Parashat Tazria: Life and death - the power of speech

The Talmud reveals that the affliction of tzara’at we learn about in our parasha came as punishment for speaking lashon hara (slander or libel) about another person.

 SCRIBES FINISH writing a Torah scroll. (photo credit: DAVID COHEN/FLASH 90)
SCRIBES FINISH writing a Torah scroll.
(photo credit: DAVID COHEN/FLASH 90)

Parashat Tazria deals extensively with tzara’at (a progressive skin disease that can take on many forms). When the Temple stood, a person afflicted with tzara’at would come to the priest, who would determine if the affliction was pure or impure. If it was determined to be impure, the afflicted person would remain outside the camp until enough time passed for him to be pure. 

The Talmud reveals that the affliction of tzara’at we learn about in our parasha came as punishment for speaking lashon hara (slander or libel) about another person:

Reish Lakish says: What is that which is written: ‘This shall be the law of the leper (metzora)?” This means that this shall be the law of a defamer (motzi shem ra).’” (Arachin 15b.)

This saying of Reish Lakish connects with the words of Chazal, who added a different layer to our ordinary understanding of tzara’at. While in the ancient world, tzara’at was a known disease, according to our sages, it was not a natural phenomenon or bodily impurity, but rather it appeared as punishment for speaking ill of others. 

LEPROSY, PLATE LXX from Prince Albert Morrow, 1889 (credit: Wikimedia Commons)
LEPROSY, PLATE LXX from Prince Albert Morrow, 1889 (credit: Wikimedia Commons)

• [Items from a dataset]
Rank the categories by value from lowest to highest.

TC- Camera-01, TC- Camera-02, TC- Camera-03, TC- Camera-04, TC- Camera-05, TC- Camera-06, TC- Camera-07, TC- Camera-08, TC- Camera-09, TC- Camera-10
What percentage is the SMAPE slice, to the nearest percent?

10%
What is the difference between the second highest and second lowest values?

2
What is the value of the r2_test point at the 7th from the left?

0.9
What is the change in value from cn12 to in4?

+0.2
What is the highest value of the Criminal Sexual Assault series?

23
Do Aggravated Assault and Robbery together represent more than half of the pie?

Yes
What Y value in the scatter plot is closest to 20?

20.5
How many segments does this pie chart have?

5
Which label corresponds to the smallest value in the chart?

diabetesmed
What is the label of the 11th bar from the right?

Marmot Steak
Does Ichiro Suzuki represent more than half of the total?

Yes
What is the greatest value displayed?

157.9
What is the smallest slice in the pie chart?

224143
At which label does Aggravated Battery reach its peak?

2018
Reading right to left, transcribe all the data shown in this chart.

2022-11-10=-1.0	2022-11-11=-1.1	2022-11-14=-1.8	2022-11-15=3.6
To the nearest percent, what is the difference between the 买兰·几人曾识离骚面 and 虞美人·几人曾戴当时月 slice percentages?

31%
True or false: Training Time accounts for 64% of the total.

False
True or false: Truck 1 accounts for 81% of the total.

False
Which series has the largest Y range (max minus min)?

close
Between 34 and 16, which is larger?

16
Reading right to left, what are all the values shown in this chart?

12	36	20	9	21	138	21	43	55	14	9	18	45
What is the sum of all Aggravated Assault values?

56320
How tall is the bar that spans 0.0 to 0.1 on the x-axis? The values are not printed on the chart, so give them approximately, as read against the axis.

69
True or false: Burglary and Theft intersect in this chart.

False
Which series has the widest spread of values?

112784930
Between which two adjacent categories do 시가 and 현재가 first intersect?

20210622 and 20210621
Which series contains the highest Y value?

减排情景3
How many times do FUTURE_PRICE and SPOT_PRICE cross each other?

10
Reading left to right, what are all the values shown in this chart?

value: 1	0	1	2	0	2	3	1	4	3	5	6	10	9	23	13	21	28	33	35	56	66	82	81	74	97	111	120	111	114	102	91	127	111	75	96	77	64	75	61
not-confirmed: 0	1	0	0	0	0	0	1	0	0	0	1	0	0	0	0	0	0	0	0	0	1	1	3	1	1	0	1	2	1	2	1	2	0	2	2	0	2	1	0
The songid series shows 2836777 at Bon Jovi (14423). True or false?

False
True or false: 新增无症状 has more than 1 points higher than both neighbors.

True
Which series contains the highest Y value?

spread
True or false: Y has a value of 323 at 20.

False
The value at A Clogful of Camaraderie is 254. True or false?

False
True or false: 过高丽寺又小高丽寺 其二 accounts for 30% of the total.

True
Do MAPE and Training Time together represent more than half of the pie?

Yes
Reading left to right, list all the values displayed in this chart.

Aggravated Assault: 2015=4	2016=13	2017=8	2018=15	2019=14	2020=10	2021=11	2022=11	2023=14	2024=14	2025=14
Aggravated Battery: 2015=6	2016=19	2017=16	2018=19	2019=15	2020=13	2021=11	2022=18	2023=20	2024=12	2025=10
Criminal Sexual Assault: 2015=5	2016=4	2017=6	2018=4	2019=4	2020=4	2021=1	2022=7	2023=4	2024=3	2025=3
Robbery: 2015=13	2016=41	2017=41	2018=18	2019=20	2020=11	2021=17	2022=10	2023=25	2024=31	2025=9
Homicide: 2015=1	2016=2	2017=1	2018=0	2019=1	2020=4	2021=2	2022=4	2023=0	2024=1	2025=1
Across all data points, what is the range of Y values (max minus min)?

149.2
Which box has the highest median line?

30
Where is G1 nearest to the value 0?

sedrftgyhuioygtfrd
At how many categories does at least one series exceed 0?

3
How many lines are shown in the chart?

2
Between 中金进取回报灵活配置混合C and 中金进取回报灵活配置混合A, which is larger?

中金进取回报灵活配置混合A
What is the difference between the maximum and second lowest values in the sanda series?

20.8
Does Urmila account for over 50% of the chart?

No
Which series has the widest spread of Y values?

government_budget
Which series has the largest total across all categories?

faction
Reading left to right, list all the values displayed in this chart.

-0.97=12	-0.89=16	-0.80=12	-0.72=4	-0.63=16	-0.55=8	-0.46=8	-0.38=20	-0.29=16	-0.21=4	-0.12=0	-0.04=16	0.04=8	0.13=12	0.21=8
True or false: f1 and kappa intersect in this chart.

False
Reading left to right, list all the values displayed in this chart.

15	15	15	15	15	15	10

• [TASKS TO PERFORM]
1. In the piece on Parashat Tazria, why did tzara'at come upon a person, according to the sages?
2. Carry on the piece on Parashat Tazria from the end of its last paragraph.

• [EXERCISE RESULTS]
1. According to the sages, tzara'at came as punishment for speaking lashon hara, meaning slander or libel, about another person. They held that it was not a natural disease or a bodily impurity.

2.
The Talmud continues to explain that someone who slanders is punished with tzara’at because he separates people, therefore he should be separated from people.

The Ba’al Shem Tov reveals another layer in the relationship between the sin – lashon hara, and the punishment – tzara’at. 

Those who guard their tongue show that they are good to the core. However, those who speak maliciously about others reveal that there is evil inside them. That evil is so strong that it causes them to let it out in the form of speaking badly of others. There are those who are physically sick and those who are spiritually sick. One who speaks badly of others reveals that the soul is ill. It is so full of evil that it leaks out. 

Those who see shortcomings in others are actually seeing the shortcomings in themselves, but since they cannot admit it, they seemingly identify them in someone else. Based on this, it is clear that one who speaks badly of someone else is revealing one’s own evil. Therefore, this inner flaw manifests itself as a physical affliction – tzara’at.

Rabbi Samson Raphael Hirsch (rabbi of Frankfurt and one of the greatest Jewish thinkers of his generation, 1808-1888) explained the sin and punishment in a different way. The skin is where the person comes in contact with the outside world. Whoever has a problematic and faulty encounter with the outside world– instead of seeing the good, keeps focusing on the bad – becomes afflicted with tzara’at, rot that spreads through the body. 

What kind of repair does the Torah suggest for someone who sinned in lashon hara? How can a person be cured of tzara’at?

“If a man has... on the skin of his flesh, and it forms a lesion of tzara’at on the skin of his flesh, he shall be brought to Aaron the priest... The priest shall look at the lesion... the priest shall quarantine the [person with the] lesion... the priest shall pronounce him clean… The priest shall pronounce him unclean...” (Leviticus 13, 2-8)

The kohen is the one who diagnoses tzara’at and is the only one who can cure it. Usually, when someone suffers from an illness, it is a doctor who cures it. The fact that tzara’at was both diagnosed and treated by a kohen teaches us that it was a somatic/spiritual illness. It manifested itself physically in the body, but it was a spiritual person who treated it.

The kohanim, the sons of Aaron, who loved peace and pursued peace, were noted for using the power of speech positively.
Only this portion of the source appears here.